- Born: London, England, UK
- Other name: Danny Allder
- Occupation: Actor
- Website: Danny Alder Website

= Danny Alder =

Australian actor

Danny Alder, sometimes credited as Danny Allder, is a UK-based Australian film, television and theatre actor.

==Education==
He attended the Western Australian Academy of Performing Arts at the Edith Cowan University in Mount Lawley, Western Australia, and the Aboriginal Centre for the Performing Arts (http://www.acpa.net.au) in Brisbane.

==Career==
Alder worked consistently in Australia on both stage and screen in Brisbane, Queensland and Melbourne and decided to move to the UK in 2007.

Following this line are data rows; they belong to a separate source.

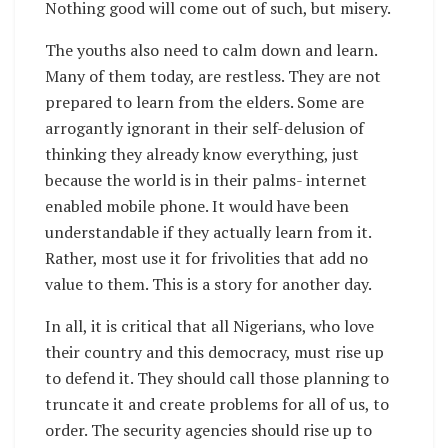
Nothing good will come out of such, but misery.
The youths also need to calm down and learn.
Many of them today, are restless. They are not
prepared to learn from the elders. Some are
arrogantly ignorant in their self-delusion of
thinking they already know everything, just
because the world is in their palms- internet
enabled mobile phone. It would have been
understandable if they actually learn from it.
Rather, most use it for frivolities that add no
value to them. This is a story for another day.
In all, it is critical that all Nigerians, who love
their country and this democracy, must rise up
to defend it. They should call those planning to
truncate it and create problems for all of us, to
order. The security agencies should rise up to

Within a few weeks of arriving in the UK, he accepted the role of Fin on EastEnders (one episode; credited as Danny Allder).

Alder has since worked in France, Israel, Portugal and Italy appearing in a new comedy Ikea commercial set in a prison.

He has also appeared in several films including Blurred written by Stephen Davies and the Melbourne made horror film Damned by Dawn.

===A Fistful of Snow===
In 2009 Alder performed in his second one-man show, A Fistful of Snow, as part of the Brighton Festival Fringe in Brighton, England, for which he received an award for 2009 Best Male Performer from Latest 7, a weekly magazine covering the Brighton area.

A Fistful of Snow was then performed at the 2009 Edinburgh Festival Fringe in Edinburgh, Scotland, at C Venues. whilst Danny was also performing in "The Hotel" a concept theatre piece, written and directed by UK comedian and writer, Mark Watson.